Attraversare la città a piedi è sempre più difficile e penoso. Passiamo troppo tempo rinchiusi nelle nostre macchine, per andare di fretta da una parte o dall’altra, per soffermarci e rendercene conto. Chi va a piedi, o con i mezzi pubblici, patisce la mancanza di comode e soprattutto sicure aree pedonali, e di questi tempi rischia o un’insolazione o un’intossicazione. Puo’ darsi che i più reputino questa mia opinione un’esagerazione. Molto probabilmente i più non si spostano a piedi per il paese, oppure sono talmente abrutiti dal disagio dal non rendersene più conto.

Pensare di migliorare il verde urbano, e quindi la qualità della vita, in un momento di crisi economica è difficile. La cronica siccità e le condizioni atmosferiche non aiutano, ma con un piccolo sforzo iniziale sarebbe possibile arrivare ad un considerevole risultato. A volte è la semplicità la soluzione più gratificante e più ottimale.

Esistono in effetti piante “semplici” che una volta cresciute riescono a sopravvivere con un minimo di acqua e di manutenzione? basta guardarci intorno. Ricreare l'”effetto macchia” in zone urbane degradate, con cespugli alti, e non solo siepi, coprirebbe tante magagne e offrirebbe ristoro agli occhi e un po’ di fresco. A volte non servono un’aiuola, pratini ostinatamente tenuti tagliati, o centinaia di vasi di cemento. Serve solo una nuvola di verde, che “copra” e ingentilisca l’ambiente. E non e’ vero che la gente in questo modo non riuscirebbe a vedere le attività commerciali. Se gli affari andassero di pari passo con il proliferare di cartelli, di lampioni e spot luminosi ad alta potenza che molti sembrano preferire, dormiremmo tutti sonni più tranquilli.

Pensate a tutte le aiuole spelacchiate di via Cacciò e delle Saline come sarebbero se ricoperte di mesembriantemi fucsia (le unghie di strega) e avvolte in siepi fitte di macchia, piantata però accuratamente lontana dal bordo delle aiuole! e dalla parte del mare cespugli di alimo e tamerici come sulla spiaggia di Magazzini: prima, “al tempo delle canne”, il polverone non c’era.

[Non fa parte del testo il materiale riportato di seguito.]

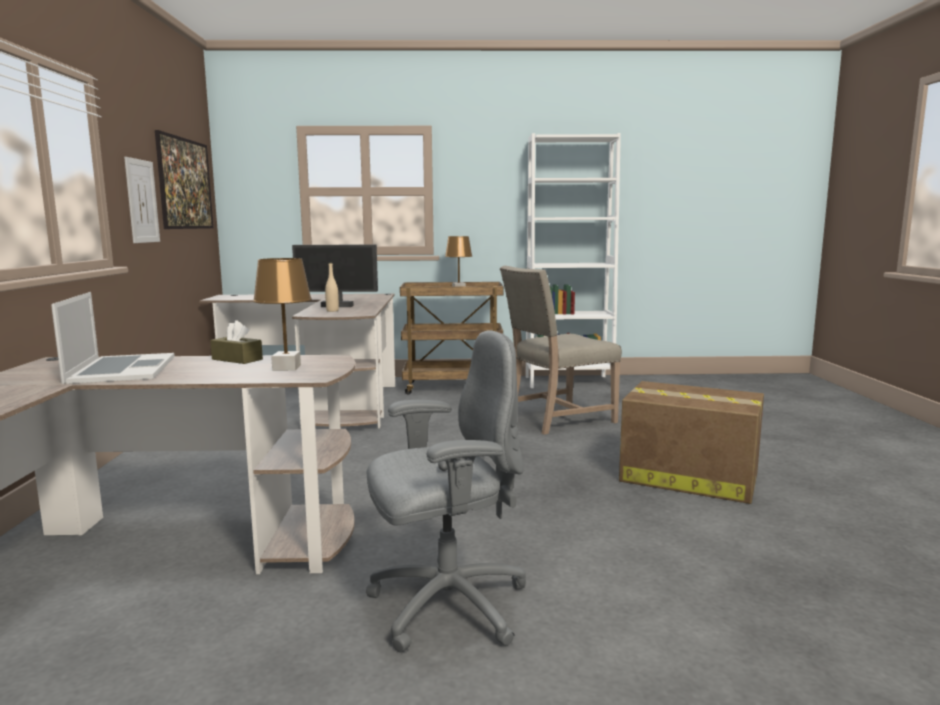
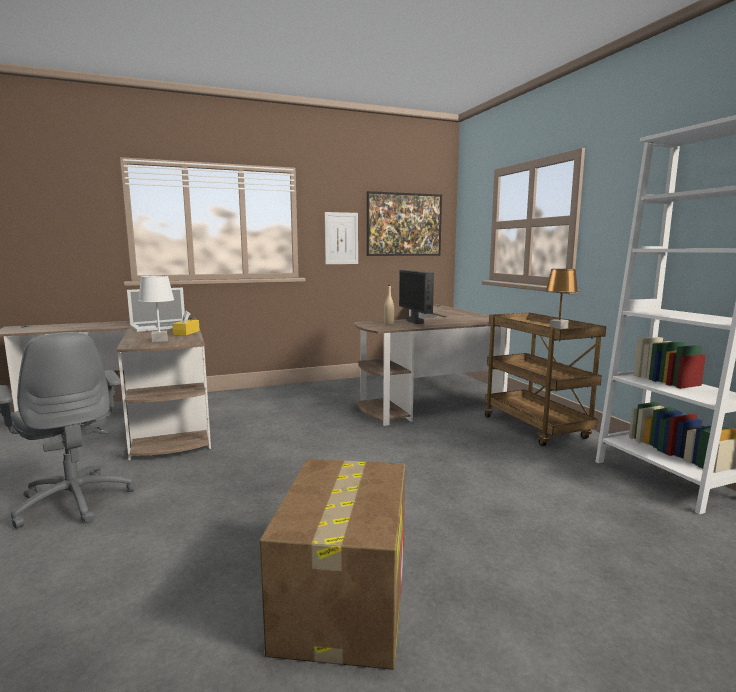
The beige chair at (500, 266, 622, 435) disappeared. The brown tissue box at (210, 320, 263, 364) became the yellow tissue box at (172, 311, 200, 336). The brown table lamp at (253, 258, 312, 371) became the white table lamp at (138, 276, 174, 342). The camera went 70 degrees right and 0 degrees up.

L’onnipresente, allegro, fiorito, robusto oleandro arriva a un diametro di tre/cinque metri. Spesso lo vedo amputato, ridotto a un cespuglietto legnoso: nelle aiuole lungo la Calata, perchè non potarlo ad alberino, come lungo via Zambelli, cosi ne godremmo fiori e vista delle barche. Gli alberi nelle aiuole tra piazza Porta a Terra e via V. Emanuele (dove scrivono da anni: “benvenuti a Portoferraio”) non solo sono belli folti con le foglie di un bel verde scuro, ma sono anche fioriti, perchè non piantarli anche nelle zone piu’ assolate e desolate?

Vi immaginate l’impressione che potrebbe conservare un turista che si dà appuntamento in “Viale degli Olivi” invece che in via Manganaro, oppure se Calata Italia diventasse un viale di lecci, con la loro ombra fitta, alberi resistenti che possono vivere più di mille anni? o un ospite che sbarchi a Portoferraio, dopo l’ardua prova del porto di Piombino, e trovi vialetti di alberi frondosi e freschi e panchine proprio nel momento di massima calura; o un visitatore a primavera (coraggioso!) che prende un caffe’ in “piazza delle Ginestre” davanti al Conadone. La gente oggi si dimentica che l’Elba profuma.

Ricordo cosi bene i giardini dei nonni, nei vialetti e dietro le case c’era un bel fresco, anche d’agosto, e tanti profumi, a seconda delle stagioni, delle fioriture o delle bacche colorate. Sono passati davvero tanti anni, i giovani forse non lo sanno, ormai si corre troppo, si pensa solo all’effetto immediato, da design. Eppure noi elbani siamo imprenditori giovani, la terza generazione comincia solo ora, i genitori hanno la mia età, i nonni, primi imprenditori del turismo, sono ancora con noi, molti ancora attivi. Che ne è stato delle vecchie abitudini?

La città avanza al galoppo. Sono anni cruciali, importantissimi, sia per noi stessi e per Portoferraio, che per il turismo. Ci salverà solo un intervento mirato ed orientato ad un unico criterio, e non ripeto quale, perchè lo leggo in continuazione su tutti i messaggi promozionali sulla “magica” Elba. Dobbiamo essere coerenti con noi stessi, smettere di scrivere annunci pubblicitari in un modo e poi offrire una realtà che è all’opposto. Ai turisti basta poco, vengono una volta, si guardano intorno e poi decidono se tornare a farci visita o scegliere un’altra destinazione. E a noi, che si rimane, che isola ci rimane?